ESERCIZI PROPOSTI ->
[A] Riscrivi il testo di partenza, tutto da "Le conseguenze inevitabili" fino a "società aumenta continuamente.", mettendo "individui" al posto di "persone".
[B] Nel testo di partenza, trasforma in un elenco puntato il paragrafo che comincia con "Nel corso del tempo noi umani", conservandone i fatti principali.
[C] Rispondi in breve a queste domande sul testo di partenza:
(i) Quali stati d'animo genera in noi la complessità?
(ii) Quale parte dei contadini del 1300 fu sterminata dalla peste nera?
(iii) Quale fonte di sofferenza esterna rimane ancora?

TESTO DI PARTENZA ->
# # #
Le conseguenze inevitabili sono moltitudini di persone problematiche, complessate e scarsamente capaci di affrontare l'esistenza.

7. La complessità della società aumenta continuamente.

Tecnologia, globalizzazione, legislazione, popolazione... la complessità è in continuo aumento, ovunque. Se da una parte questa complessità crescente ci offre sempre maggiori vantaggi (abbondanza di cibo, informazione, cultura, svago, sanità, comodità e lussi...), dall'altra la complessità ci genera ansia, inquietudine e frustrazione. Ci fa sentire smarriti e impotenti (tutto è sempre più complicato e meno comprensibile o gestibile).

Il contadino del 1300 viveva più sereno di noi, perché il suo mondo era circoscritto e statico; però un terzo dei contadini del 1300 sono stati sterminati dalla peste nera. Non si possono avere i vantaggi della modernità senza patirne gli svantaggi (e viceversa).

8. Il primo problema degli esseri umani, sono gli esseri umani stessi

Nel corso del tempo noi umani abbiamo eliminato, o fortemente ridotto, tutte le fonti di sofferenza esterne: malattie, scarsità, predatori, fattori ambientali (rimane la morte, però sempre più lontana). I problemi che ci creiamo noi stessi, però, rimangono i medesimi: siamo egoisti, miopi, insaziabili, concentrati sul breve periodo, litigiosi, vendicativi, prevaricatori. Dominiamo il pianeta, ma non sappiamo dominare noi stessi.
# # #
RIGHE FORNITE ->
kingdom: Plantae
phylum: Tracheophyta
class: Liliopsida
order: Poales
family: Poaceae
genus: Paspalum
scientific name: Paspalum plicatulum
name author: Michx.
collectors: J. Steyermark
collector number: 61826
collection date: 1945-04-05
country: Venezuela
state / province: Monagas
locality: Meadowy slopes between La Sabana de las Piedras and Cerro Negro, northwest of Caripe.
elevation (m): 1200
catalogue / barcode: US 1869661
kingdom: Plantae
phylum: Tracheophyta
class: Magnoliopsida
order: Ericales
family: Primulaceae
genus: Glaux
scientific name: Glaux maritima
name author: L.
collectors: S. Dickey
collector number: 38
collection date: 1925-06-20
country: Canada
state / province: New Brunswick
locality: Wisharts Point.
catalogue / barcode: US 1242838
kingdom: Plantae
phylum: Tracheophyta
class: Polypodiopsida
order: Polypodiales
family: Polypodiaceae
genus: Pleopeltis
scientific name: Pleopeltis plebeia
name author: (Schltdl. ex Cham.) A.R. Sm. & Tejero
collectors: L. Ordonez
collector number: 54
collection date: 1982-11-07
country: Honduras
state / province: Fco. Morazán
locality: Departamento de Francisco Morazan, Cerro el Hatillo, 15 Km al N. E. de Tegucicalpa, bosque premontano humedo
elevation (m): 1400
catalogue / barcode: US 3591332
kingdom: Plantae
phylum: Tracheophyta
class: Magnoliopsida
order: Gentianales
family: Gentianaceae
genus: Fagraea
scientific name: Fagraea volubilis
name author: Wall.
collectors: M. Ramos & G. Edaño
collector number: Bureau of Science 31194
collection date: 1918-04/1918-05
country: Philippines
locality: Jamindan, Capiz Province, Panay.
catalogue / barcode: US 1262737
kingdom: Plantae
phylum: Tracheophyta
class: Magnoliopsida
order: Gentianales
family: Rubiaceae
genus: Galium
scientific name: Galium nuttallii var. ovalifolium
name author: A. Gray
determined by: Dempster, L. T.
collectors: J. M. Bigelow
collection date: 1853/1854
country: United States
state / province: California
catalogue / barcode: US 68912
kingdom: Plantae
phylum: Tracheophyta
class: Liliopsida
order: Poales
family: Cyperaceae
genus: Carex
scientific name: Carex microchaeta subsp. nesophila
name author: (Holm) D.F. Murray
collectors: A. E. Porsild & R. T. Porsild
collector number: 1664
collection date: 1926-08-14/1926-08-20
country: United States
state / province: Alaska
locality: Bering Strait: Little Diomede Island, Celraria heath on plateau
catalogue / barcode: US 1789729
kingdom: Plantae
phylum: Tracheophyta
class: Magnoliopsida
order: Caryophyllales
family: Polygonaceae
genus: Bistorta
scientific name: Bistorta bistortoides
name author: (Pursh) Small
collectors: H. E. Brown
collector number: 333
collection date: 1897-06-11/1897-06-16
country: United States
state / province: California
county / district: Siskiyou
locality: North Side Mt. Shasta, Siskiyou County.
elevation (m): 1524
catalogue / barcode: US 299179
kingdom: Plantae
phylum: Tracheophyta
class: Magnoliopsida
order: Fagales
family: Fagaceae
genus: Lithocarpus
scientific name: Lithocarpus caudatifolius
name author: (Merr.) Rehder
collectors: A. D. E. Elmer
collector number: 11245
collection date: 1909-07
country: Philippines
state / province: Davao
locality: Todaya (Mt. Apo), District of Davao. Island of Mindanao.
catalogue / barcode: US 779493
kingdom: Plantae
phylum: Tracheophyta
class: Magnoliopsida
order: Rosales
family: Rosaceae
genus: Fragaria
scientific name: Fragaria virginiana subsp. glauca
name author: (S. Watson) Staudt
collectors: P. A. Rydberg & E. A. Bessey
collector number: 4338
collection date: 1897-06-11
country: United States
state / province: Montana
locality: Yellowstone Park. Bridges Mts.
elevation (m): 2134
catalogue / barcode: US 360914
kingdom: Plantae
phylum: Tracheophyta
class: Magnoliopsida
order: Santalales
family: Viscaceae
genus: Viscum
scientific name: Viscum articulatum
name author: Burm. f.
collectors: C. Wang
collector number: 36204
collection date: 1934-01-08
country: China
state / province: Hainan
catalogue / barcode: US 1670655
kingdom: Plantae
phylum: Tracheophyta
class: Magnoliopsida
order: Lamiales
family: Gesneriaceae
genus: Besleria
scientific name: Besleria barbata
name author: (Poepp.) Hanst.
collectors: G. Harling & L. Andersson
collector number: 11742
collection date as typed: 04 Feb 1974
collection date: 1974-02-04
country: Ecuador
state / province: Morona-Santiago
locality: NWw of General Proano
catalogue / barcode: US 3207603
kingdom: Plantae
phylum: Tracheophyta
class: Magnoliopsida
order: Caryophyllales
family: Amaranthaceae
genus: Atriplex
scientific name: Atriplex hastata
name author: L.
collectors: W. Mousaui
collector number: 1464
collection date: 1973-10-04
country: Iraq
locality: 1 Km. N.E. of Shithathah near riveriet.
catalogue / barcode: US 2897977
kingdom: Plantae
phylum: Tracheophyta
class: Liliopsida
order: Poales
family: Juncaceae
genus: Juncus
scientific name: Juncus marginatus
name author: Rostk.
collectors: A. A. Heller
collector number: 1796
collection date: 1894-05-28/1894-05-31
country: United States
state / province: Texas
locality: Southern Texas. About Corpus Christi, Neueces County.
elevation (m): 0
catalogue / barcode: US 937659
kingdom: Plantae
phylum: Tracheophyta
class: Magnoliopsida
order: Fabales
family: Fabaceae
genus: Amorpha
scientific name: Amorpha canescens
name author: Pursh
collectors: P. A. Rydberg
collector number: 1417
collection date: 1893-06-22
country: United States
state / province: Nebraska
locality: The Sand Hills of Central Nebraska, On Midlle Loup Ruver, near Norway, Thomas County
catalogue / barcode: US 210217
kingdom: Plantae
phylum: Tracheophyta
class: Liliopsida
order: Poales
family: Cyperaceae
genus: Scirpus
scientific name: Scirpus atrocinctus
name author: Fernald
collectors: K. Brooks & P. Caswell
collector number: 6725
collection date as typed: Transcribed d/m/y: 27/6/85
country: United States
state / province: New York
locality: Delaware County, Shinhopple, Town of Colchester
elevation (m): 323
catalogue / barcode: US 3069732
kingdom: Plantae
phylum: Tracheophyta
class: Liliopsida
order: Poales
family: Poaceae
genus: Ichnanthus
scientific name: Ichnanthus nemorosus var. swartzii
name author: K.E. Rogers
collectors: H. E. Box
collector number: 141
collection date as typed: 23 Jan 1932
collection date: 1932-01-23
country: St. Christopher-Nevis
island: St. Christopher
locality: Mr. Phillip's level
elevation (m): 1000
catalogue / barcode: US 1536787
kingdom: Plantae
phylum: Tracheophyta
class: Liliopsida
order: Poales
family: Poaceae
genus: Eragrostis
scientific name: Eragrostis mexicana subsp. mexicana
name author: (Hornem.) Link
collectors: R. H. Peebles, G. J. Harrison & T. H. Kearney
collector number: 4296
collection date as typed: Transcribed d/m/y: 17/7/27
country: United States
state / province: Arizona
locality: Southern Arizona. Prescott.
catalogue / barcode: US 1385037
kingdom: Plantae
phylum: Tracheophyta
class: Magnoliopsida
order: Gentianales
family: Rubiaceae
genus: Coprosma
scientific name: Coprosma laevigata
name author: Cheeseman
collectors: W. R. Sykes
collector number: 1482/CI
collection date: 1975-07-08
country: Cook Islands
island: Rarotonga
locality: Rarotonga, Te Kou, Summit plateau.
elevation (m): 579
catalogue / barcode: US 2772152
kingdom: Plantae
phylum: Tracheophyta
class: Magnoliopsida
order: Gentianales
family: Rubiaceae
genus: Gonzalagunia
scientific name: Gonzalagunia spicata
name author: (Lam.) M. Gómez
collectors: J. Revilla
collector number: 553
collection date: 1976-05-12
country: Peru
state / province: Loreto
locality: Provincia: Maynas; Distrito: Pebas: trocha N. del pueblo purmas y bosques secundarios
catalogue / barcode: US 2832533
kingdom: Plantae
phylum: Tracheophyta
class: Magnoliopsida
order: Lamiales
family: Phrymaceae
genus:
# # #
SOLUZIONI ->
[A]
Le conseguenze inevitabili sono moltitudini di individui problematiche, complessate e scarsamente capaci di affrontare l'esistenza.

7. La complessità della società aumenta continuamente.

[B]
- Gli esseri umani hanno eliminato o fortemente ridotto le fonti di sofferenza esterne: malattie, scarsità, predatori e fattori ambientali.
- Resta la morte, che però è sempre più lontana.
- I problemi che creiamo noi stessi restano i medesimi: siamo egoisti, miopi, insaziabili, concentrati sul breve periodo, litigiosi, vendicativi e prevaricatori.
- Dominiamo il pianeta, ma non sappiamo dominare noi stessi.

[C]
(i) Ansia, inquietudine e frustrazione.
(ii) Un terzo.
(iii) La morte.